Comparative Example 2 Diethylene glycol monomethyl ether was reacted under the reaction conditions shown in Example 1 using the catalyst shown in Example 1 without the addition of rhenium. Analysis of the reaction product liquid revealed that the conversion rate of diethylene glycol monomethyl ether was 59 moles and the selectivity of ethylene glycol dimethyl ether was 76 moles.

Comparative Example 3 Using a catalyst in which copper and chromium were added in an amount of 5% by weight relative to nickel instead of rhenium in the catalyst shown in Example 1, diethylene glycol monomethyl ether was prepared in Example 1.
Under the reaction conditions shown in L/7/recall dimethyl ether, the selectivity was 74 moles.

Comparative Example 4 Cobalt was added to the γ-alumina support shown in Example 1 by 16.5%.
Diethylene glycol monomethyl ether was reacted under the reaction conditions shown in Example 1 using a catalyst supported at 8% by weight. Analysis of the reaction product solution revealed that the conversion rate of diethylene glycol monomethyl ether was 53 moles and the selectivity of ethylene glycol dimethyl ether was 52 moles.

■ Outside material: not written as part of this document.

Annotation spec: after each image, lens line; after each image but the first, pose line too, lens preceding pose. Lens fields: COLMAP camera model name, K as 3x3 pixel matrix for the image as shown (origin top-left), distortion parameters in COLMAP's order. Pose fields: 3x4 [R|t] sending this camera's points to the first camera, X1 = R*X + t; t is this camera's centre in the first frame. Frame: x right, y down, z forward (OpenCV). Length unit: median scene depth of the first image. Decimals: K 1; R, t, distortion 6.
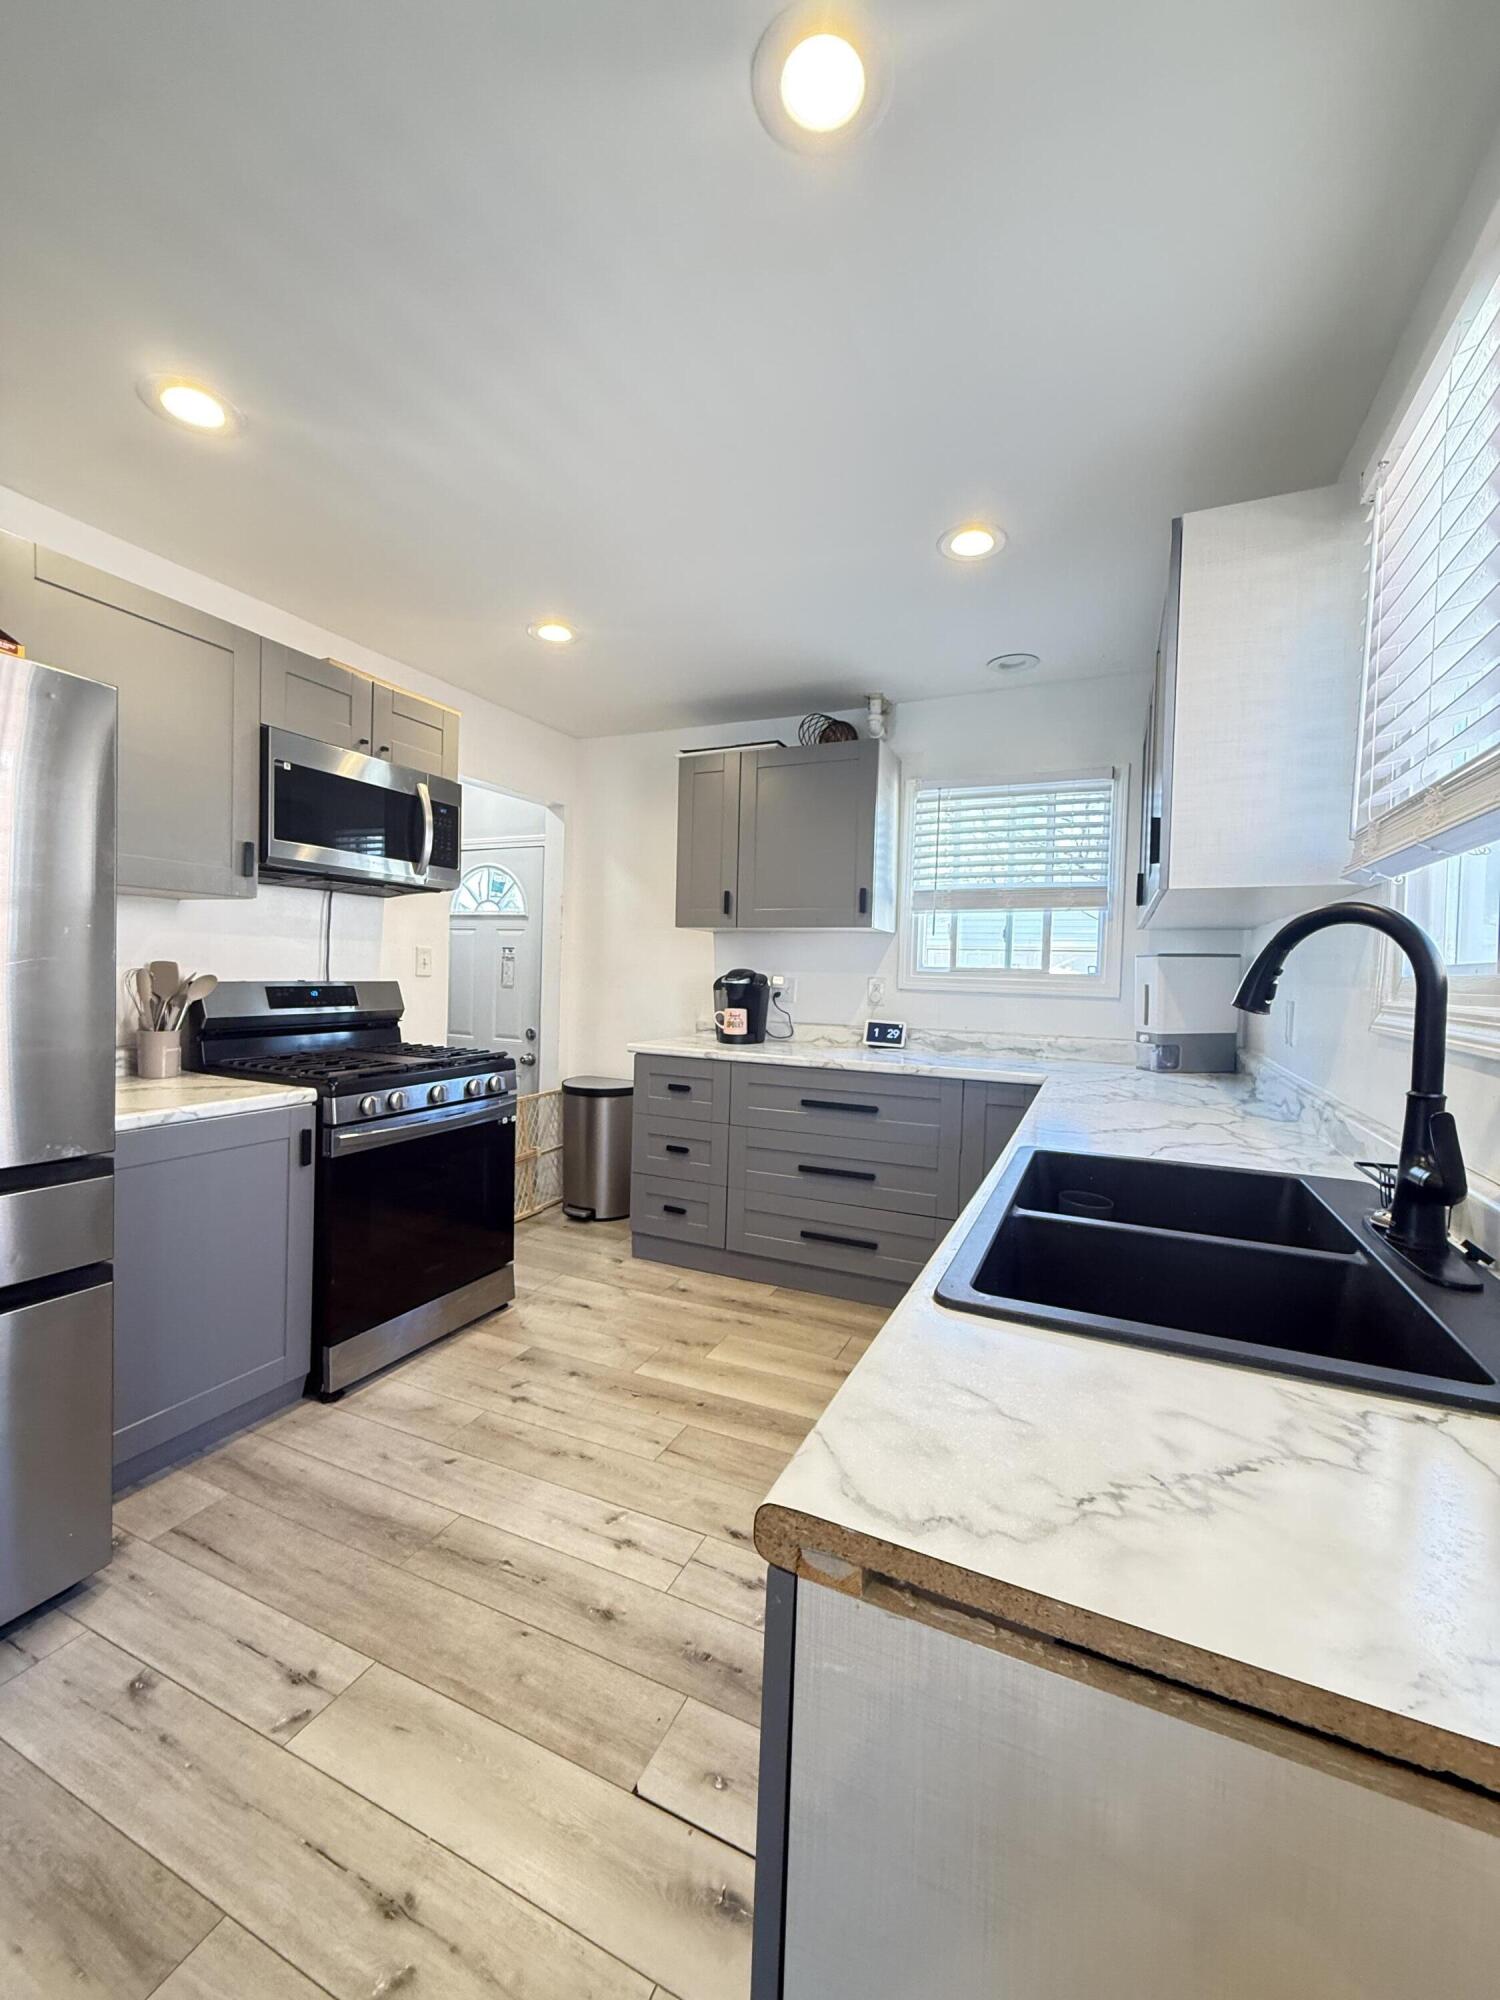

Comparative Example 6 Palladium was added to the γ-alumina carrier shown in Example 1 in an amount of 0.0%.
Diethylene glycol monomethyl ether was reacted under the reaction conditions shown in Example 1 using a catalyst supported at 5% by weight. Analysis of the reaction product solution revealed that the conversion rate of diethylene glycol monomethyl ether was 36 moles and the selectivity of ethylene glycol dimethyl ether was 78 moles.

Claims (1)

[Claims] (1) Polyethylene glycol monoalkyl ether represented by the general formula (I) R-(OCR2CM, )-〇H (1) (wherein R is an alkyl group having 4 or less carbon atoms, R≧2) is hydrogenated. When producing a polyethylene glycol dialkyl ether represented by the general formula (I[) R-(0CH2CH2), t-0CHs (II) by reacting in the presence of A catalyst for producing polyethylene glycol dialkyl ether, characterized in that it supports.